Duane Boise, President of MMJ BioPharma Companies, which currently operates a DEA Analytical lab in Rhode Island for Schedule One through Four drugs with a primary focus on cannabis research and development, said, “Although we are not in the adult-use cannabis business, we are pleased to see this progress in the State of Rhode Island. The state legalization puts our analytical lab in a perfect position to assist the state in assuring that consumers are receiving quality and safe products.”
The RICA includes automatic expungement of prior civil or criminal cannabis possession charges and convictions, cited as a “key provision” in the Governor’s original cannabis proposal to the General Assembly.
The new law will give courts until July 1, 2024, to automatically expunge past convictions.
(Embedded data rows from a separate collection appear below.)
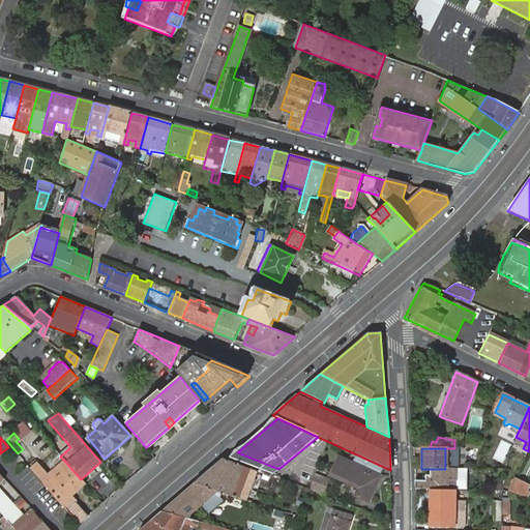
[(271,475),(278,469),(237,452),(230,459),(271,475)]
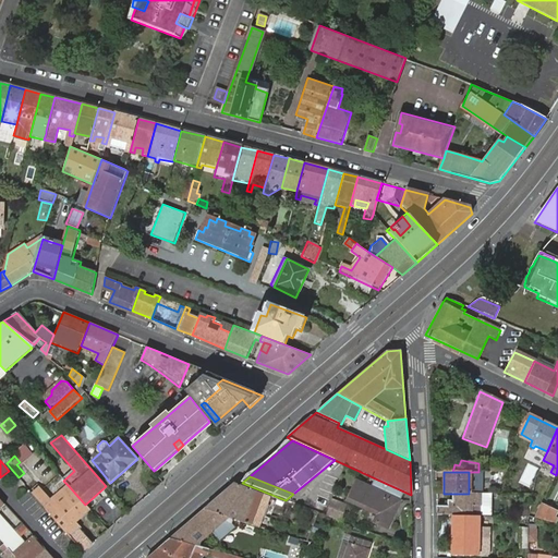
[(392,508),(396,509),(399,500),(355,481),(347,499),(378,513),(375,523),(388,529),(395,512),(391,511),(392,508)]
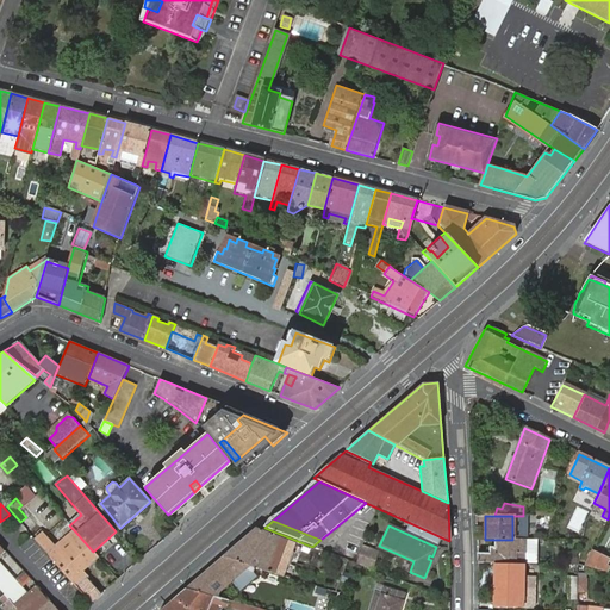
[(294,543),(255,528),(223,556),(255,567),(282,576),(286,566),(272,560),(278,546),(292,552),(294,543)]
However, those who want their expungement to occur sooner may request it.
Additionally, social equity preferences were cited as a primary component of the Governor’s bill. “The legislation makes numerous investments in the creation of an equitable, accessible cannabis retail market through the set-aside of certain application fee revenues and the reservation of a portion of new licenses for social equity applicants and worker-owned cooperatives,” according to the Governor’s release.
“This bill successfully incorporates our priorities of making sure cannabis legalization is equitable, controlled, and safe,” said Governor McKee.
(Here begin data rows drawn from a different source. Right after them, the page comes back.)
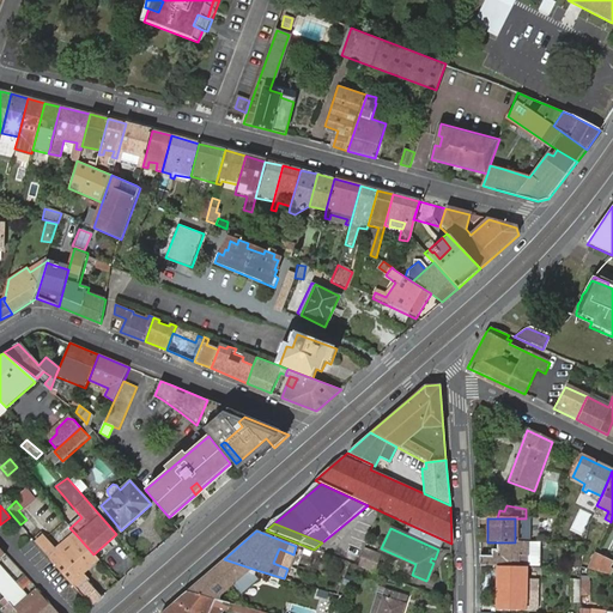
[(93,554),(76,534),(68,539),(76,547),(61,560),(54,552),(49,557),(92,606),(102,598),(87,581),(89,580),(84,574),(96,563),(91,557),(93,554)]
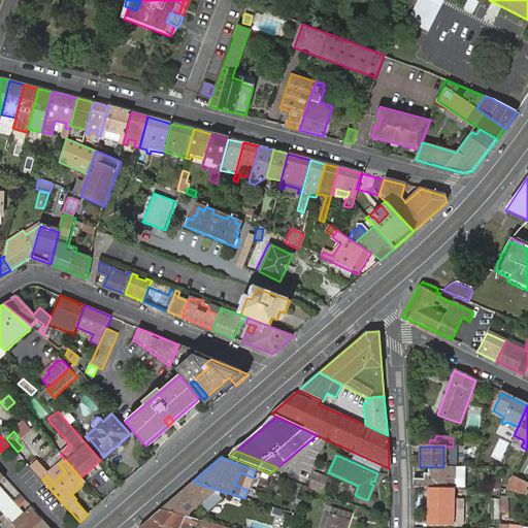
[(423,480),(413,480),(413,489),(431,489),(446,489),(444,480),(454,480),(454,467),(443,467),(428,467),(428,474),(423,474),(423,480)]
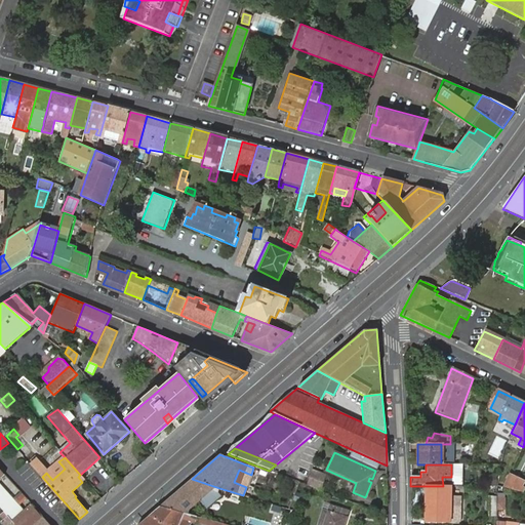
[(246,487),(251,475),(239,470),(234,482),(246,487)]
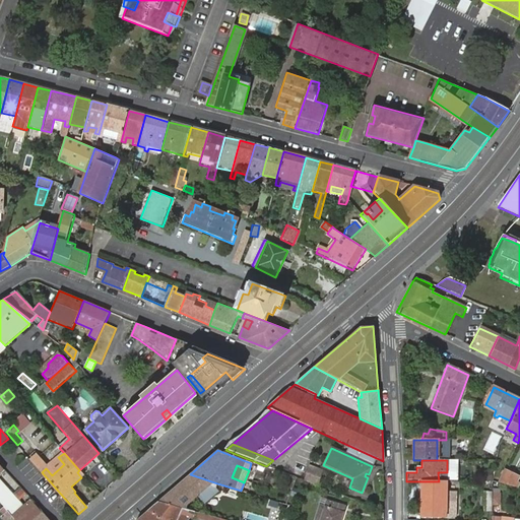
[(311,468),(306,481),(317,486),(323,472),(311,468)]
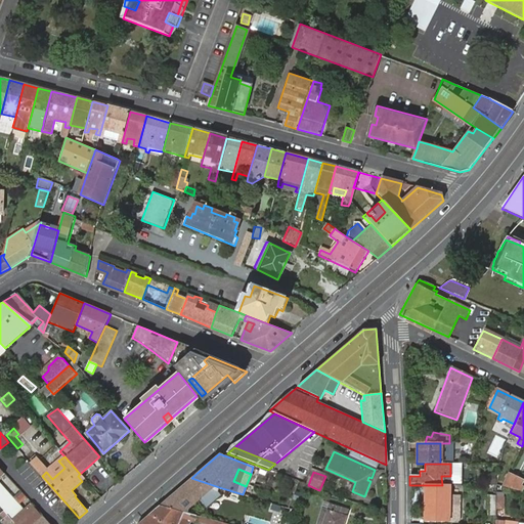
[(522,480),(509,475),(501,487),(520,491),(522,488),(519,486),(522,480)]
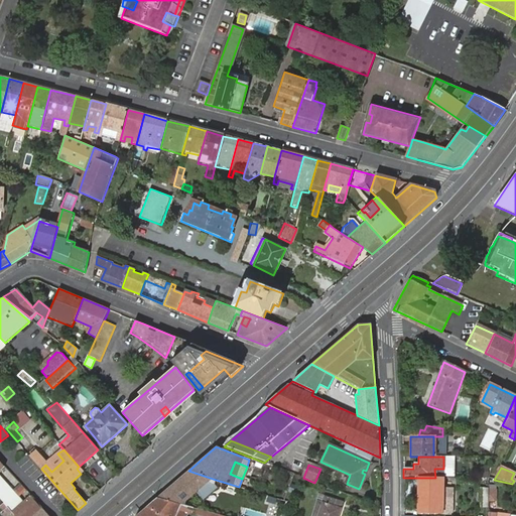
[(443,478),(443,469),(434,469),(435,478),(443,478)]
“In addition, it creates a process for the automatic expungement of past cannabis convictions. My Administration’s original legalization plan also included such a provision, and I am thrilled that the Assembly recognized the importance of this particular issue. The result is a win for our state both socially and economically.”
Sales are expected to begin by December. The taxes on legal cannabis are high, sitting at 20%. The division of the tariffs will be a seven percent sales tax, a new ten percent cannabis tax, and a three percent tax by the municipality where cannabis is being sold.